__TRY IT__: Place every line of the listing into a Markdown table with two columns, Row and Text line, numbering the rows and skipping blank lines. Leave the pictures out of the answer.

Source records
* * *

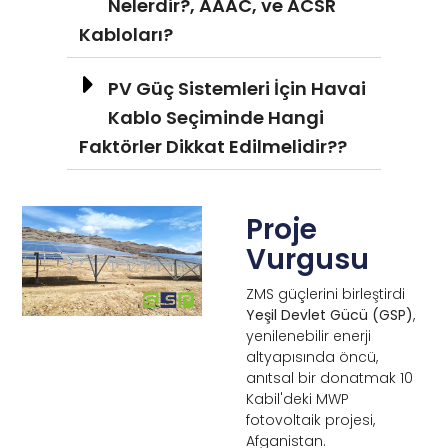
Nelerdir?, AAAC, ve ACSR
Kabloları?
PV Güç Sistemleri İçin Havai
Kablo Seçiminde Hangi
Faktörler Dikkat Edilmelidir??
Proje
Vurgusu
ZMS güçlerini birleştirdi
Yeşil Devlet Gücü (GSP)
,
yenilenebilir enerji
altyapısında öncü,
anıtsal bir donatmak 10
Kabil'deki MWP
fotovoltaik projesi,
Afganistan.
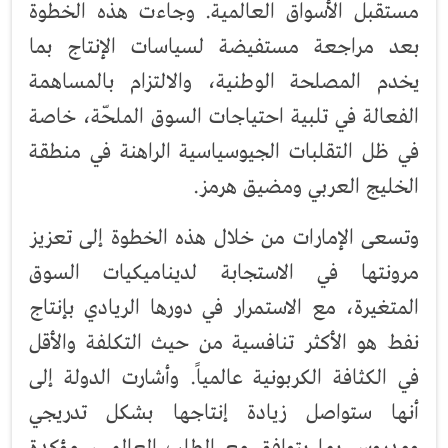
مستقبل الأسواق العالمية. وجاءت هذه الخطوة
بعد مراجعة مستفيضة لسياسات الإنتاج بما
يخدم المصلحة الوطنية، والالتزام بالمساهمة
الفعالة في تلبية احتياجات السوق الملحّة، خاصة
في ظل التقلبات الجيوسياسية الراهنة في منطقة
الخليج العربي ومضيق هرمز.
وتسعى الإمارات من خلال هذه الخطوة إلى تعزيز
مرونتها في الاستجابة لديناميكيات السوق
المتغيرة، مع الاستمرار في دورها الريادي بإنتاج
نفط هو الأكثر تنافسية من حيث التكلفة والأقل
في الكثافة الكربونية عالمياً. وأشارت الدولة إلى
أنها ستواصل زيادة إنتاجها بشكل تدريجي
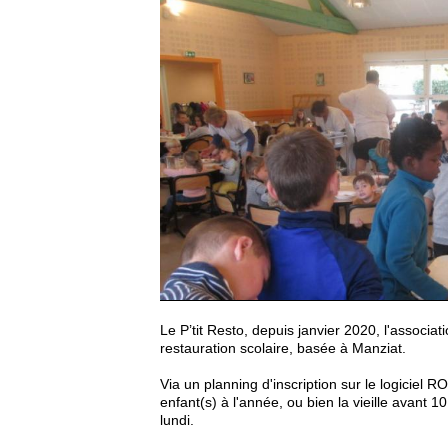
Le P’tit Resto, depuis janvier 2020, l'associat
restauration scolaire, basée à Manziat.
Via un planning d'inscription sur le logiciel 
enfant(s) à l'année, ou bien la vieille avant 
lundi.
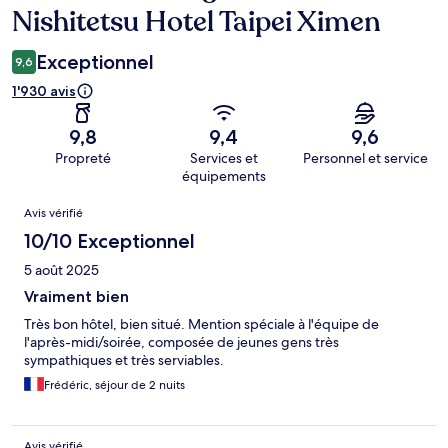
Nishitetsu Hotel Taipei Ximen
Exceptionnel
9,6
1'930 avis
9,8
9,4
9,6
Propreté
Services et
Personnel et service
équipements
Avis
Avis vérifié
10/10 Exceptionnel
5 août 2025
Vraiment bien
Très bon hôtel, bien situé. Mention spéciale à l'équipe de
l'après-midi/soirée, composée de jeunes gens très
sympathiques et très serviables.
Frédéric, séjour de 2 nuits
Avis vérifié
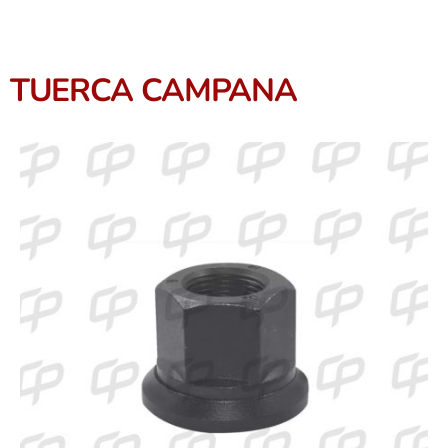
TUERCA CAMPANA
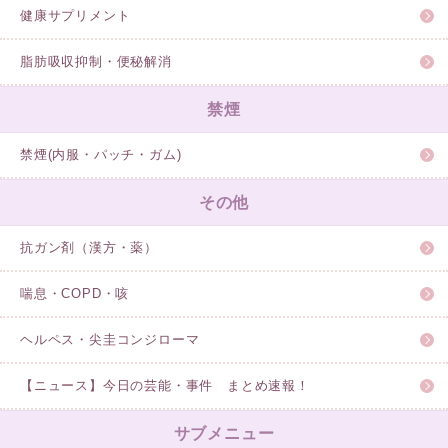
健康サプリメント
脂肪吸収抑制・便秘解消
禁煙
禁煙(内服・パッチ・ガム)
その他
抗ガン剤（漢方・薬）
喘息・COPD・咳
ヘルペス・尖圭コンジローマ
【ニュース】今日の芸能・事件 まとめ速報！
サブメニュー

* * *

__ANSWER AREA__:
| Row | Text line |
|---|---|
| 1 | Nelerdir?, AAAC, ve ACSR |
| 2 | Kabloları? |
| 3 | PV Güç Sistemleri İçin Havai |
| 4 | Kablo Seçiminde Hangi |
| 5 | Faktörler Dikkat Edilmelidir?? |
| 6 | Proje |
| 7 | Vurgusu |
| 8 | ZMS güçlerini birleştirdi |
| 9 | Yeşil Devlet Gücü (GSP) |
| 10 | , |
| 11 | yenilenebilir enerji |
| 12 | altyapısında öncü, |
| 13 | anıtsal bir donatmak 10 |
| 14 | Kabil'deki MWP |
| 15 | fotovoltaik projesi, |
| 16 | Afganistan. |
| 17 | مستقبل الأسواق العالمية. وجاءت هذه الخطوة |
| 18 | بعد مراجعة مستفيضة لسياسات الإنتاج بما |
| 19 | يخدم المصلحة الوطنية، والالتزام بالمساهمة |
| 20 | الفعالة في تلبية احتياجات السوق الملحّة، خاصة |
| 21 | في ظل التقلبات الجيوسياسية الراهنة في منطقة |
| 22 | الخليج العربي ومضيق هرمز. |
| 23 | وتسعى الإمارات من خلال هذه الخطوة إلى تعزيز |
| 24 | مرونتها في الاستجابة لديناميكيات السوق |
| 25 | المتغيرة، مع الاستمرار في دورها الريادي بإنتاج |
| 26 | نفط هو الأكثر تنافسية من حيث التكلفة والأقل |
| 27 | في الكثافة الكربونية عالمياً. وأشارت الدولة إلى |
| 28 | أنها ستواصل زيادة إنتاجها بشكل تدريجي |
| 29 | Le P’tit Resto, depuis janvier 2020, l'associat |
| 30 | restauration scolaire, basée à Manziat. |
| 31 | Via un planning d'inscription sur le logiciel  |
| 32 | enfant(s) à l'année, ou bien la vieille avant  |
| 33 | lundi. |
| 34 | Nishitetsu Hotel Taipei Ximen |
| 35 | Exceptionnel |
| 36 | 9,6 |
| 37 | 1'930 avis |
| 38 | 9,8 |
| 39 | 9,4 |
| 40 | 9,6 |
| 41 | Propreté |
| 42 | Services et |
| 43 | Personnel et service |
| 44 | équipements |
| 45 | Avis |
| 46 | Avis vérifié |
| 47 | 10/10 Exceptionnel |
| 48 | 5 août 2025 |
| 49 | Vraiment bien |
| 50 | Très bon hôtel, bien situé. Mention spéciale à l'équipe de |
| 51 | l'après-midi/soirée, composée de jeunes gens très |
| 52 | sympathiques et très serviables. |
| 53 | Frédéric, séjour de 2 nuits |
| 54 | Avis vérifié |
| 55 | TUERCA CAMPANA |
| 56 | 健康サプリメント |
| 57 | 脂肪吸収抑制・便秘解消 |
| 58 | 禁煙 |
| 59 | 禁煙(内服・パッチ・ガム) |
| 60 | その他 |
| 61 | 抗ガン剤（漢方・薬） |
| 62 | 喘息・COPD・咳 |
| 63 | ヘルペス・尖圭コンジローマ |
| 64 | 【ニュース】今日の芸能・事件 まとめ速報！ |
| 65 | サブメニュー |